The former chief executive of a Chilean chemical and mining company on Tuesday settled a foreign bribery case with the U.S. Securities and Exchange Commission.
Patricio Contesse, as CEO of Sociedad Química y Minera de Chile SA, or SQM, directed and authorized nearly $15 million in payments through a discretionary account to Chilean politicians, political candidates and people and entities associated with them, the SEC alleged. The payments were supported by fake documentation he submitted to the company, the SEC said.
“Corporate culture starts at the top,” said Charles Cain, chief of the SEC’s Foreign Corrupt Practices Act unit in the enforcement division, “and when misconduct is directed by the highest level of management it is critical that they are held accountable for their conduct.”
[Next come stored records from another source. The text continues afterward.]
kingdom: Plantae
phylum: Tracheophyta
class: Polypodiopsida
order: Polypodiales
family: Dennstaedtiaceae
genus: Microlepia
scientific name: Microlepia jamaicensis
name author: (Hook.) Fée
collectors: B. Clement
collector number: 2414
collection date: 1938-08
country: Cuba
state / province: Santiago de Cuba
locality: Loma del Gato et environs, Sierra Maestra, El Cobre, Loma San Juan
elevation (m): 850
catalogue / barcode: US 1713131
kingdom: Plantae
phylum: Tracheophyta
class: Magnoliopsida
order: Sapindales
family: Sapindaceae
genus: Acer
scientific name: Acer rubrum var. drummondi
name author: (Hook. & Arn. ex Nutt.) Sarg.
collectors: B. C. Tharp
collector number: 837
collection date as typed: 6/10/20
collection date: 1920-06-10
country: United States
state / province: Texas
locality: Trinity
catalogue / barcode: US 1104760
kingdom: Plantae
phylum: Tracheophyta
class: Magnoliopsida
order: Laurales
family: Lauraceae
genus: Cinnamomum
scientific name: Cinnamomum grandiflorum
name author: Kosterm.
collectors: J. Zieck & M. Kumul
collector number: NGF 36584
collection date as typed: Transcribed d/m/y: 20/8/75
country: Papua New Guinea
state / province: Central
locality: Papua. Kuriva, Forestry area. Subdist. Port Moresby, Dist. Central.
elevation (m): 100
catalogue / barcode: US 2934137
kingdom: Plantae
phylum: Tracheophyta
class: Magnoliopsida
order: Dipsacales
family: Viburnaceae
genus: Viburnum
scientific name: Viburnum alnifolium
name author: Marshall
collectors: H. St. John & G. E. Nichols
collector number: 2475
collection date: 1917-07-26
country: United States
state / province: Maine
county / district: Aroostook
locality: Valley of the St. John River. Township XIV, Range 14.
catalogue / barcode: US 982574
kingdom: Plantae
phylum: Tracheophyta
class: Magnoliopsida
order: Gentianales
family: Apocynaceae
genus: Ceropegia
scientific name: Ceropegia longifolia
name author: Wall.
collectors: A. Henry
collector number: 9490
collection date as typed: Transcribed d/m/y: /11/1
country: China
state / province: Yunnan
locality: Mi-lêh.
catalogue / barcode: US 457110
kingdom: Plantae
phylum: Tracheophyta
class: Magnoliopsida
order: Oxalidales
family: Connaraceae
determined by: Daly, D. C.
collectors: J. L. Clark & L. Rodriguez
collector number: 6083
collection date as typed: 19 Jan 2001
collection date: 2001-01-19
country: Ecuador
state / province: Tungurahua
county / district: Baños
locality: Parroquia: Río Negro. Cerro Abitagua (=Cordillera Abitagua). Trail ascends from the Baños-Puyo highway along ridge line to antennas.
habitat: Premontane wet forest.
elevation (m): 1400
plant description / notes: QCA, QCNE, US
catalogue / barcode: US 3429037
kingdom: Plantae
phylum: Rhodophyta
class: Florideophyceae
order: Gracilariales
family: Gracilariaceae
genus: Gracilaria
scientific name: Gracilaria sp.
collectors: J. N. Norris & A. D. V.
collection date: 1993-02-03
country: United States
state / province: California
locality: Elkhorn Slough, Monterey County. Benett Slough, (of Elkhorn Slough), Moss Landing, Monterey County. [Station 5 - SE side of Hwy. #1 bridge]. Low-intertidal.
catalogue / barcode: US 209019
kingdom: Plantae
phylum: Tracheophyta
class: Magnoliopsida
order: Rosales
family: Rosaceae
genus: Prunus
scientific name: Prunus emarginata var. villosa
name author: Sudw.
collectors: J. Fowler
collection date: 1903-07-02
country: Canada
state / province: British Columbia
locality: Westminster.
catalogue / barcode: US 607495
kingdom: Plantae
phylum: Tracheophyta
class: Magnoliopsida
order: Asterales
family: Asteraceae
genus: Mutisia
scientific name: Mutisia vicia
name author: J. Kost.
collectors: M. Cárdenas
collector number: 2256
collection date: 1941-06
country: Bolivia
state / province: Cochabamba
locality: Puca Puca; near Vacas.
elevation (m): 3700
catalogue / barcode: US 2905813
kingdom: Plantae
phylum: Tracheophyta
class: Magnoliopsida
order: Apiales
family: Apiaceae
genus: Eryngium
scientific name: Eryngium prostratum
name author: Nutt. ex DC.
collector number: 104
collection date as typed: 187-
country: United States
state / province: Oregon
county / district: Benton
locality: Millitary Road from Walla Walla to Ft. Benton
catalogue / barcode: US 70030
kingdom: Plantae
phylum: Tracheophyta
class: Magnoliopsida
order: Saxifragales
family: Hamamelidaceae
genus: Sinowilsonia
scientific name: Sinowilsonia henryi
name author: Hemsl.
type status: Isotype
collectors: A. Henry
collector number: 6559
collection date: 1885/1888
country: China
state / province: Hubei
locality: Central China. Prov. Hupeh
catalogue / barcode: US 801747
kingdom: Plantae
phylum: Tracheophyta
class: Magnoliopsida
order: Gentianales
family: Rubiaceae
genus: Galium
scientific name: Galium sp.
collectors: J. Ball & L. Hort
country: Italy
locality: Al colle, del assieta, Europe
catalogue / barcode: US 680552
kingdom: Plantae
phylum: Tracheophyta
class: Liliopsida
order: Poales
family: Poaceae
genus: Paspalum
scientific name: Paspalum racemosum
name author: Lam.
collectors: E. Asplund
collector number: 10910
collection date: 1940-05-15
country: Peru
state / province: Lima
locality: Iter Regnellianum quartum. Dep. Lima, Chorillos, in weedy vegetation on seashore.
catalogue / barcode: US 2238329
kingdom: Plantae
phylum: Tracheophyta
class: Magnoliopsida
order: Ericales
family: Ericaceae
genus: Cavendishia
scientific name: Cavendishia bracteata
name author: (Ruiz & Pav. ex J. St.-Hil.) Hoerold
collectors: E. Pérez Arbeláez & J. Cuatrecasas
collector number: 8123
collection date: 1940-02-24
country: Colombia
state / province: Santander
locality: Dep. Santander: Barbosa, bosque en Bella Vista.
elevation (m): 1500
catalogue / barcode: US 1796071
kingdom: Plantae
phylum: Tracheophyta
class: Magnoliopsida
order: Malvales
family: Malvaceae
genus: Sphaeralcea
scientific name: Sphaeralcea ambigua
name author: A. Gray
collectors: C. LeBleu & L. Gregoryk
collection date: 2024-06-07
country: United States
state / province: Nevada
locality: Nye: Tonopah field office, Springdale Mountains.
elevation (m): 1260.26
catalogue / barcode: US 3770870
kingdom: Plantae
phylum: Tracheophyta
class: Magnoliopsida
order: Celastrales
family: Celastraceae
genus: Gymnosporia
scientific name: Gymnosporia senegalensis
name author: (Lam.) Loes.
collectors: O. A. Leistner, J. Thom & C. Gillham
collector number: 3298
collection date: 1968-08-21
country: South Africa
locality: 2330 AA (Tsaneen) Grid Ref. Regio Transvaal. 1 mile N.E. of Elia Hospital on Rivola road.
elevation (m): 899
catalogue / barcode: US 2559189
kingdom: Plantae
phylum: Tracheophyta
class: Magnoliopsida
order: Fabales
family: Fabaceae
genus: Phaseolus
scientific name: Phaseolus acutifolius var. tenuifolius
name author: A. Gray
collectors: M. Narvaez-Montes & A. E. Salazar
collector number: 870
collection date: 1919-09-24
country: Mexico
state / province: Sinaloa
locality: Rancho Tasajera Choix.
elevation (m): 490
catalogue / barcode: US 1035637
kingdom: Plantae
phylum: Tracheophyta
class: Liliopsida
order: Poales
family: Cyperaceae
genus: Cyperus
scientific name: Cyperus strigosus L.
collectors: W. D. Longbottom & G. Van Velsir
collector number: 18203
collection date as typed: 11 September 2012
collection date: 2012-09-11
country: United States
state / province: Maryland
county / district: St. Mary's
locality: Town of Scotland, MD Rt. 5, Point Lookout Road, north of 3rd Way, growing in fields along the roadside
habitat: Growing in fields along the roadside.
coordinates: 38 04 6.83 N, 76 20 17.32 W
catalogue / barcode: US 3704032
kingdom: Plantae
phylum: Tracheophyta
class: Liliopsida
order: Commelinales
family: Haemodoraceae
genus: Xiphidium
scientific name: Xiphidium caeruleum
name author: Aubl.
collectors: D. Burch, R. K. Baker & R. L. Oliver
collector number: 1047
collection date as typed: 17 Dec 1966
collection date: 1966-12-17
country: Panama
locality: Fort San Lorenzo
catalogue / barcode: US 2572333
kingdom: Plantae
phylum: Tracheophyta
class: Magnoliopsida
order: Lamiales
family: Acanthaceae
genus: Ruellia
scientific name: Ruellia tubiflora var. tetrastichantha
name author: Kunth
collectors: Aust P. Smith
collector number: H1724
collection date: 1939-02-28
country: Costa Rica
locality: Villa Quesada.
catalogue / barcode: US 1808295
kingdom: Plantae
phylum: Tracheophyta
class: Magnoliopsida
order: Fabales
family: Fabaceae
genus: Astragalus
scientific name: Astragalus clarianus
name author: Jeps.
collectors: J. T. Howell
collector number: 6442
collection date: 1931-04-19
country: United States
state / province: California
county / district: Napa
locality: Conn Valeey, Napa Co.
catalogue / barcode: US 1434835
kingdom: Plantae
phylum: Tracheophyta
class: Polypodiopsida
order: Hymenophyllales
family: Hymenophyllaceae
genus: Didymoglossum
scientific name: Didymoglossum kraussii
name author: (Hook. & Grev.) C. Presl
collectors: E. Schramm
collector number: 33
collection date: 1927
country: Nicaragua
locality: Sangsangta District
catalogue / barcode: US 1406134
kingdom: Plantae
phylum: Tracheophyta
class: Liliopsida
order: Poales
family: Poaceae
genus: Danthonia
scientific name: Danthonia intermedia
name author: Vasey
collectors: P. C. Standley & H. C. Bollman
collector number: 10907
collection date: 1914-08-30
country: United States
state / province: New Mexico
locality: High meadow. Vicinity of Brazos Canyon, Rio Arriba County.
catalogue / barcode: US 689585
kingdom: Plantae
Without admitting or denying the SEC’s allegations, Mr. Contesse agreed to pay $125,000. A lawyer for Mr. Contesse didn’t immediately respond to a request for comment.
SQM trades series B American Depositary Shares on the New York Stock Exchange, making it subject to U.S. jurisdiction under the FCPA. The Santiago, Chile-based company in January 2017 agreed to pay $30.5 million to resolve bribery allegations from the SEC and the Justice Department, which jointly enforce the FCPA.
At the time of the 2017 settlement, authorities said an investigation was ongoing; a Justice Department spokeswoman on Tuesday neither confirmed nor denied the existence of a probe.
Mr. Contesse worked for the company for more than 25 years, nearly all of it as its chief executive. From at least 2008 through 2015, while as CEO, he used the discretionary account to pay politically exposed people in Chile, falsely recording them in the company’s books, the SEC alleged. Mr. Contesse also lied to SQM’s independent auditor and signed false certifications in the company’s filings, the SEC said.
The company terminated him in 2015 amid the bribery scandal.